Introducing the IFT6266 class project

This semester I’m taking Yoshua Bengio’s representation learning class (IFT6266). In addition to formal evaluation, we’re also evaluated in the context of a big class project, in which we compete against each other to find the best solution to a machine learning problem. We’re to maintain a blog detailing our progress, and we can cite or be cited by other students, in analogy to what’s done in actual research.

This year’s problem is speech synthesis, and I though I’d launch my blogging effort by doing an overview of the problem.

Definition

Speech synthesis is loosely defined as the task of producing human speech from text, i.e. making a computer read text out loud. Traditionally, this task is split in two independent subtasks: text analysis and waveform generation. The former is interested in processing text to extract the phonemes to be pronounced and determine prosody. The latter is interested in converting phonemes and prosody to actual sounds.

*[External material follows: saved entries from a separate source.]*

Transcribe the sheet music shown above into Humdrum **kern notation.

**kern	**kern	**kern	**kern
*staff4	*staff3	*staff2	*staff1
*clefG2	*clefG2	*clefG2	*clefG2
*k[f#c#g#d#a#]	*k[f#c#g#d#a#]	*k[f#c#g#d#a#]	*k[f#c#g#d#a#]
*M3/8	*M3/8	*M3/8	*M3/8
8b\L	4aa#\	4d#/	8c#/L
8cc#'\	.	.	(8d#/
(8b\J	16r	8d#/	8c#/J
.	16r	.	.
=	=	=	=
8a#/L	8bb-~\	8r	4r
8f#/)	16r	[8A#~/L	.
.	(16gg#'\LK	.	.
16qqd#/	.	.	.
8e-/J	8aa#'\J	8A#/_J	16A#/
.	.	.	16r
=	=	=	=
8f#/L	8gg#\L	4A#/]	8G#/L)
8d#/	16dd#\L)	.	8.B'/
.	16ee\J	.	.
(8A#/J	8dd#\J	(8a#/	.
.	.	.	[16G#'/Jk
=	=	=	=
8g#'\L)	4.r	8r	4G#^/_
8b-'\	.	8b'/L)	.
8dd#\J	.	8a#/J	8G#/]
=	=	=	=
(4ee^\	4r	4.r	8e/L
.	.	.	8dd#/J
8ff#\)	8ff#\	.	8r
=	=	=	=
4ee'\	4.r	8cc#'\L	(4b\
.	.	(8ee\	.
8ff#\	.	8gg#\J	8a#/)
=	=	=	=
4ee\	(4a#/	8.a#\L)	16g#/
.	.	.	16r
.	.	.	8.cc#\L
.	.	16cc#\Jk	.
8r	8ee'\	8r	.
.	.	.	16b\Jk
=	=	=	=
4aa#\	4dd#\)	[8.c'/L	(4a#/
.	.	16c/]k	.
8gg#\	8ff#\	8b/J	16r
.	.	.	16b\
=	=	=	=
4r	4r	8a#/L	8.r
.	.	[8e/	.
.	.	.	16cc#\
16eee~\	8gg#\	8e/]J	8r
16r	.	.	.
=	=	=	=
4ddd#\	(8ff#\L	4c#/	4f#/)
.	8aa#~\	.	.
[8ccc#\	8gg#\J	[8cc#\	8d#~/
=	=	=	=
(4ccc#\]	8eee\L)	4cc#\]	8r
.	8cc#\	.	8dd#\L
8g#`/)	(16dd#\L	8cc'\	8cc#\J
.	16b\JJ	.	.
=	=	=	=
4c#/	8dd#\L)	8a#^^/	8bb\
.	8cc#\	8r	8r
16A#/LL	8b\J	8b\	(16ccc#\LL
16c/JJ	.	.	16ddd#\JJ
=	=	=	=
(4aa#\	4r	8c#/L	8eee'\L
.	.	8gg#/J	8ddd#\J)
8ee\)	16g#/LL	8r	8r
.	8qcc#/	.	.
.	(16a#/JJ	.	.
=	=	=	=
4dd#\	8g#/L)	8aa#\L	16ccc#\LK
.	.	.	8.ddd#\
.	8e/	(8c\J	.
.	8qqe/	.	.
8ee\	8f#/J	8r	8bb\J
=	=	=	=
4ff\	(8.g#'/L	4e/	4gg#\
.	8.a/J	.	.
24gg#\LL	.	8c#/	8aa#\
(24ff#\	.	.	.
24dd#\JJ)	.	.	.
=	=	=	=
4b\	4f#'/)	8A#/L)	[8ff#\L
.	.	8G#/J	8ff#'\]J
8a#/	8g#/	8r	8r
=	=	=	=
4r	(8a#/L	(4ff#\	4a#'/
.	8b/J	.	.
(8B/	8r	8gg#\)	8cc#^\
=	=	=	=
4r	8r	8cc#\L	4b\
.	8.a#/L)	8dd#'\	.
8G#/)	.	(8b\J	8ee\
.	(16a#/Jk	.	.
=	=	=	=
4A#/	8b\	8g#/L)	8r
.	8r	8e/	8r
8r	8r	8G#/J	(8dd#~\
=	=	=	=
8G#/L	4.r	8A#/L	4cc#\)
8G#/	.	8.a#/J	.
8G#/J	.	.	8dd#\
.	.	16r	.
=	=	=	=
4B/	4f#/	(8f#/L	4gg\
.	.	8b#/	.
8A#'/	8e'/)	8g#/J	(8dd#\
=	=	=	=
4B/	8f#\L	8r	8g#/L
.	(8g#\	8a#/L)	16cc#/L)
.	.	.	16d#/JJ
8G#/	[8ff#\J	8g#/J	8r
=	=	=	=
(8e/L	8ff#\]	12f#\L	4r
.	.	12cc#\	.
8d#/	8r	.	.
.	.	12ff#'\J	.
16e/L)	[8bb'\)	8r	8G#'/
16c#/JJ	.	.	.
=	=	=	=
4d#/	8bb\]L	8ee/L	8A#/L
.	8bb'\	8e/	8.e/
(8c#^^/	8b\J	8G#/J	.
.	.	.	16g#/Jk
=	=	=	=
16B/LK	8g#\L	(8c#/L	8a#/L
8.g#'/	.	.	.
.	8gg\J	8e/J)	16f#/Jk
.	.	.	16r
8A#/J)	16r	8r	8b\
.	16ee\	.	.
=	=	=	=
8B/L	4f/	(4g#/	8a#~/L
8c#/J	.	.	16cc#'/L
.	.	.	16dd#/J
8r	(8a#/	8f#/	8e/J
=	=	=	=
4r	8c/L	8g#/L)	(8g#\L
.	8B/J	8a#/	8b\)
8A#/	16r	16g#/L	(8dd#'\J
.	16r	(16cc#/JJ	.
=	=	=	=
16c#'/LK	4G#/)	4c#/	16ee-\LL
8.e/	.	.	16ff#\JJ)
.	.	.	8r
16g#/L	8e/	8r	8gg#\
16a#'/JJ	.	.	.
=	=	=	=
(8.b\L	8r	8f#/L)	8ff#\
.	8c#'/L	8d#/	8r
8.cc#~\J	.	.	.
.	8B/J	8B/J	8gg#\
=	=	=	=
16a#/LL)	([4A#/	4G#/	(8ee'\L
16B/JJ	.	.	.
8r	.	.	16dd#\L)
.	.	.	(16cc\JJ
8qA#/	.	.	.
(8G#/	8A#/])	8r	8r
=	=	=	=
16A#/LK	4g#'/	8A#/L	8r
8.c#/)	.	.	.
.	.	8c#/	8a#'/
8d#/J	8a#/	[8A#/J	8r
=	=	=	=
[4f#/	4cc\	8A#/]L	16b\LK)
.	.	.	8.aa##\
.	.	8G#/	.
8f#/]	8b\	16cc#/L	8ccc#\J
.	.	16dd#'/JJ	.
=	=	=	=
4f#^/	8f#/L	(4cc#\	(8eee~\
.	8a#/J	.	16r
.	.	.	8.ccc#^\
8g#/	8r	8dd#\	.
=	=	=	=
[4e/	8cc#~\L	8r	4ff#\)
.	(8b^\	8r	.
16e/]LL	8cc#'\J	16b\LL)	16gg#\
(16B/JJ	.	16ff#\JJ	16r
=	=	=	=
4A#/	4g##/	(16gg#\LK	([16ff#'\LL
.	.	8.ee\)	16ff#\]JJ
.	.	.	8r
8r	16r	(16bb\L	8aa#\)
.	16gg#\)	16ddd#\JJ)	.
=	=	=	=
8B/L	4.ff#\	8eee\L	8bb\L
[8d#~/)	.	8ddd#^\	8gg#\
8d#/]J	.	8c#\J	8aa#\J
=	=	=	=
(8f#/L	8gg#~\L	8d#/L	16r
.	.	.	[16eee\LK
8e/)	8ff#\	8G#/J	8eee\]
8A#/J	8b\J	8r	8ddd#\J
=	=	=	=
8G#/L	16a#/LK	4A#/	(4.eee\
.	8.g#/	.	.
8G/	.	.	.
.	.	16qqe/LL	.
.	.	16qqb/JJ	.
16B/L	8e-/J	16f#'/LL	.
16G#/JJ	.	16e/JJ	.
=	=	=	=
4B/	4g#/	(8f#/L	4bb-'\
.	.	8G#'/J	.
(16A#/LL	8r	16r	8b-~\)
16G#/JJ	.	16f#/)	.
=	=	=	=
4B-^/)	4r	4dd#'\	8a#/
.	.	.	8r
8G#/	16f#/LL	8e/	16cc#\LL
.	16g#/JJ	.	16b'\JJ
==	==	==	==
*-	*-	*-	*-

One caveat of segmenting the task this way is that prosody cannot be learned based on audio samples, since it is not part of the waveform generation task; we rely on labeled datasets and/or heuristics instead. This means we’re throwing away lots of information coming from audio samples.

Improving state-of-the-art

One way we could improve speech synthesis is to make learning prosody part of the waveform generation task; information about prosody would be richer because it would be be coming directly from audio clips instead of labeled data.

However, this is much more involved because prosody is context-dependent, i.e. in depends on the meaning of what is being said. For this reason, good representation learning algorithms and deep learning algorithms in general could be of great help to extract high-level features from the text.

In order to facilitate things a bit, we’ll assume text has already been processed. The idea, then, is to build a learning algorithm which, given a sequence of phonemes, generates a good audio representation.

The dataset we’ll use for this task is the TIMIT Speech Corpus, a dataset containing audio samples of many people reading phonetically-rich sentences. The samples are accompanied by time-aligned phonetic transcriptions, which will be our training targets: our models should be able to predict how each phoneme will sound and when it starts in the audio clip.